Three reasons to distrust microarray results

Even when lab work and statistical analysis carried out perfectly, microarray experiment conclusions have a high probability of being incorrect for probabilistic reasons. Of course lab work and statistical analysis are not carried out perfectly. I went to a talk earlier this week that demonstrated reproducibility problems coming both from the wet lab and from the statistical analysis.

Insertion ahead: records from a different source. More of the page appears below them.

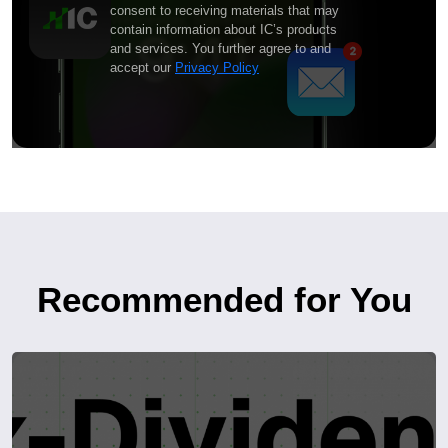
consent to receiving materials that may
contain information about IC’s products
and services. You further agree to and
accept our
Privacy Policy
Recommended for You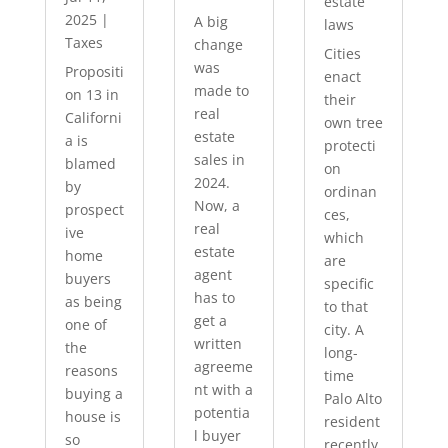
estate
2025
|
A big
laws
Taxes
change
Cities
was
Propositi
enact
made to
on 13 in
their
real
Californi
own tree
estate
a is
protecti
sales in
blamed
on
2024.
by
ordinan
Now, a
prospect
ces,
real
ive
which
estate
home
are
agent
buyers
specific
has to
as being
to that
get a
one of
city. A
written
the
long-
agreeme
reasons
time
nt with a
buying a
Palo Alto
potentia
house is
resident
l buyer
so
recently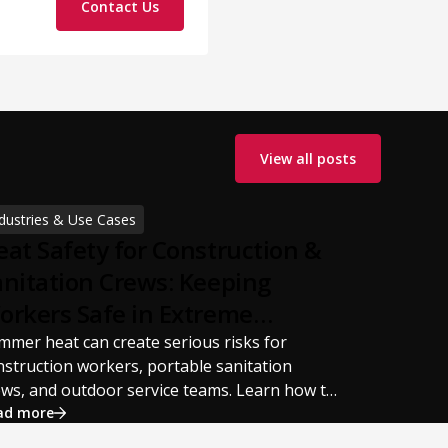
Contact Us
View all posts
dustries & Use Cases
eat Safety for Construction &
anitation Crews: Keeping
orkers Safe in Extreme
ummer Temperatures
mmer heat can create serious risks for
nstruction workers, portable sanitation
ews, and outdoor service teams. Learn how to
event heat stress, heat exhaustion, and heat
ad more
roke with proper hydration, cooling PPE,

The talk presented a study that supposedly discovered genes that can distinguish those who will respond to a certain therapy from those who will not. On closer analysis, the paper actually demonstrated that is it possible to distinguish microarray experiments conducted on one day from experiments conducted another day. That is, batch effects from the lab were much larger than differences between patients who did and did not respond to therapy. I hear that this is typical unless gene expression levels vary dramatically between subgroups.

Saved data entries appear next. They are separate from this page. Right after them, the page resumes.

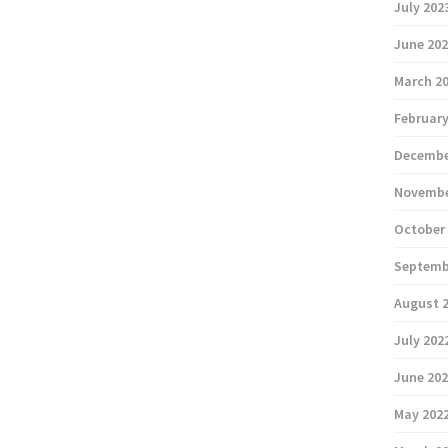
July 202
June 20
March 2
February
Decembe
Novembe
October
Septemb
August 
July 202
June 20
May 202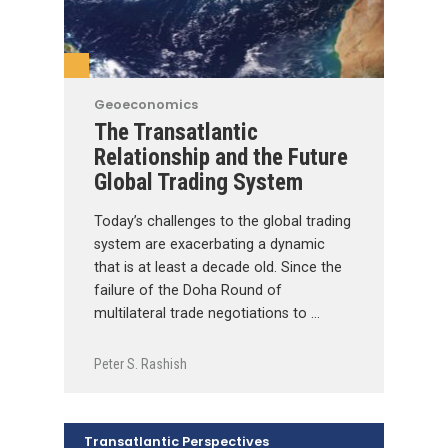
Geoeconomics
The Transatlantic
Relationship and the Future
Global Trading System
Today’s challenges to the global trading
system are exacerbating a dynamic
that is at least a decade old. Since the
failure of the Doha Round of
multilateral trade negotiations to …
Peter S. Rashish
Transatlantic Perspectives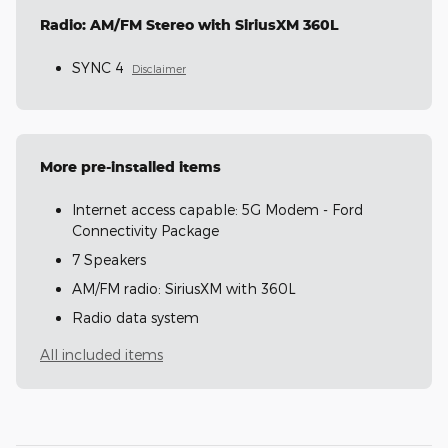
Radio: AM/FM Stereo with SiriusXM 360L
SYNC 4
Disclaimer
More pre-installed items
Internet access capable: 5G Modem - Ford
Connectivity Package
7 Speakers
AM/FM radio: SiriusXM with 360L
Radio data system
All included items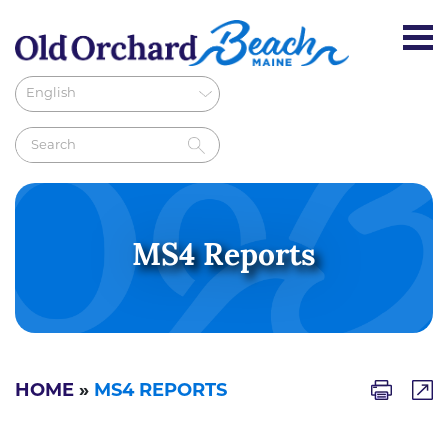
MS4 Reports
HOME
»
MS4 REPORTS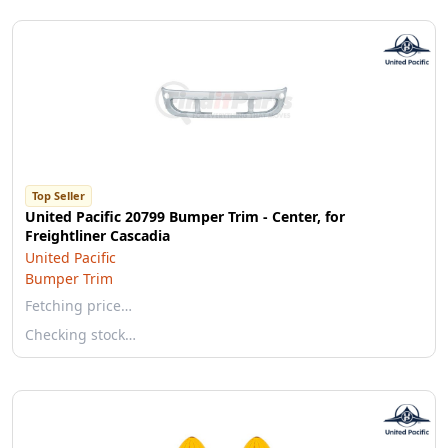
Top Seller
United Pacific 20799 Bumper Trim - Center, for
Freightliner Cascadia
United Pacific
Bumper Trim
Fetching price…
Checking stock…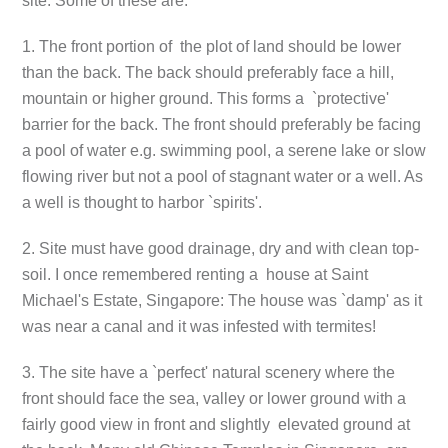
site. Some of these are:
1. The front portion of the plot of land should be lower
than the back. The back should preferably face a hill,
mountain or higher ground. This forms a `protective'
barrier for the back. The front should preferably be facing
a pool of water e.g. swimming pool, a serene lake or slow
flowing river but not a pool of stagnant water or a well. As
a well is thought to harbor `spirits'.
2. Site must have good drainage, dry and with clean top-
soil. I once remembered renting a house at Saint
Michael's Estate, Singapore: The house was `damp' as it
was near a canal and it was infested with termites!
3. The site have a `perfect' natural scenery where the
front should face the sea, valley or lower ground with a
fairly good view in front and slightly elevated ground at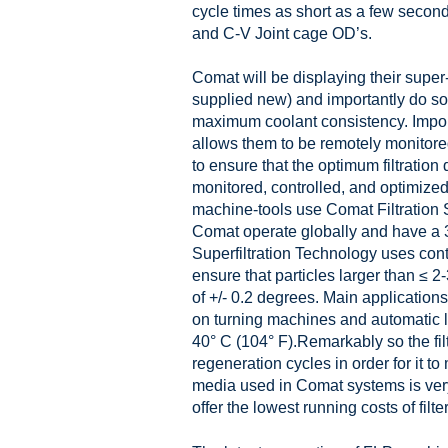
cycle times as short as a few second
and C-V Joint cage OD’s.
Comat will be displaying their super-
supplied new) and importantly do so 
maximum coolant consistency. Importa
allows them to be remotely monitore
to ensure that the optimum filtration
monitored, controlled, and optimized
machine-tools use Comat Filtration S
Comat operate globally and have a 30
Superfiltration Technology uses cont
ensure that particles larger than ≤ 2
of +/- 0.2 degrees. Main application
on turning machines and automatic l
40° C (104° F).Remarkably so the fil
regeneration cycles in order for it to 
media used in Comat systems is very 
offer the lowest running costs of filter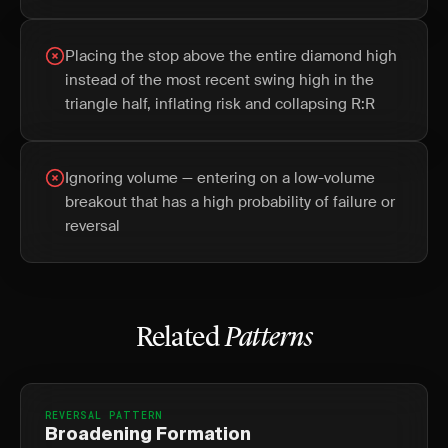
Placing the stop above the entire diamond high
instead of the most recent swing high in the
triangle half, inflating risk and collapsing R:R
Ignoring volume — entering on a low-volume
breakout that has a high probability of failure or
reversal
Related
Patterns
REVERSAL PATTERN
Broadening Formation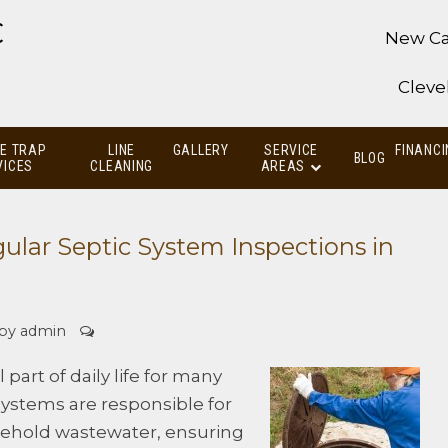
C
New Ca
Cleve
E TRAP
LINE
GALLERY
SERVICE
FINANCI
BLOG
VICES
CLEANING
AREAS
ular Septic System Inspections in
 by
admin
part of daily life for many
ystems are responsible for
sehold wastewater, ensuring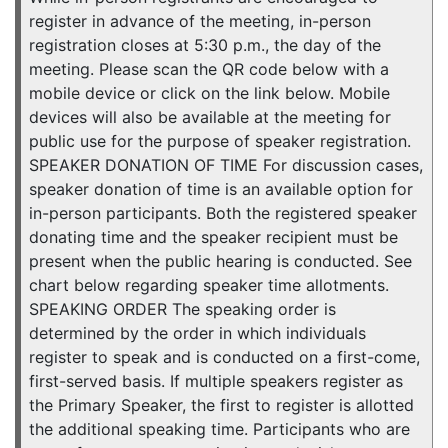
register in advance of the meeting, in-person
registration closes at 5:30 p.m., the day of the
meeting. Please scan the QR code below with a
mobile device or click on the link below. Mobile
devices will also be available at the meeting for
public use for the purpose of speaker registration.
SPEAKER DONATION OF TIME For discussion cases,
speaker donation of time is an available option for
in-person participants. Both the registered speaker
donating time and the speaker recipient must be
present when the public hearing is conducted. See
chart below regarding speaker time allotments.
SPEAKING ORDER The speaking order is
determined by the order in which individuals
register to speak and is conducted on a first-come,
first-served basis. If multiple speakers register as
the Primary Speaker, the first to register is allotted
the additional speaking time. Participants who are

The talk also discussed problems with reproducing the statistical analysis. As is so often the case, data were mislabeled. In fact, 3/4 of the samples were mislabeled. Simply keeping up with indexes is the biggest barrier to reproducibility. It is shocking how often studies simply did not analyze the data they say they analyzed. This seems like a simple matter to get right; perhaps people give little attention to it precisely because it seems so simple.

So, three reasons to be skeptical of microarray experiment conclusions:

High probability of false discovery
Statistical reproducibility problems
Physical reproducibility problems

6 thoughts on “Three reasons to distrust microarray results”

Pingback: The Third Bit » Blog Archive » Three Reasons to Distrust Microarray Results

Pingback: Microarrays may be bad, but not that bad. « Suicyte Notes

Carl December 17, 2008 at 6:47 pm

This hasn’t been my experience it all. I should mention firstly that I use exclusively expression-based microarray methodologies, so I can’t speak about other platforms. We don’t simply report p-values. Instead, we use FDR-corrected q-values. Of the genes that change the most, we only rarely find false positives, and when we do, it’s usually because probe annotations in public databases were faulty (probe actually represented some intergenic transcript, rather than the gene annotated). After hand-curating the offending probes, we can usually reproduce the data. I admit I don’t know the true degree of false negatives. In reference to reproducibility, that’s why we perform multiple n’s, principle component analyses, etc. Though, again, in my hands, most array differences arise from biological, rather than, array methodology variance. I don’t believe I’m alone in that respect, see PMID: 16964229, PMID: 18793455, for example. We’ve even had some of our studies repeated by other labs, and the lists of differentially-expressed genes, even when using a slightly different statistical analysis and different array normalization procedures, were remarkably similar.

Reply ↓

Pingback: Randomise your samples! « I Love Symposia!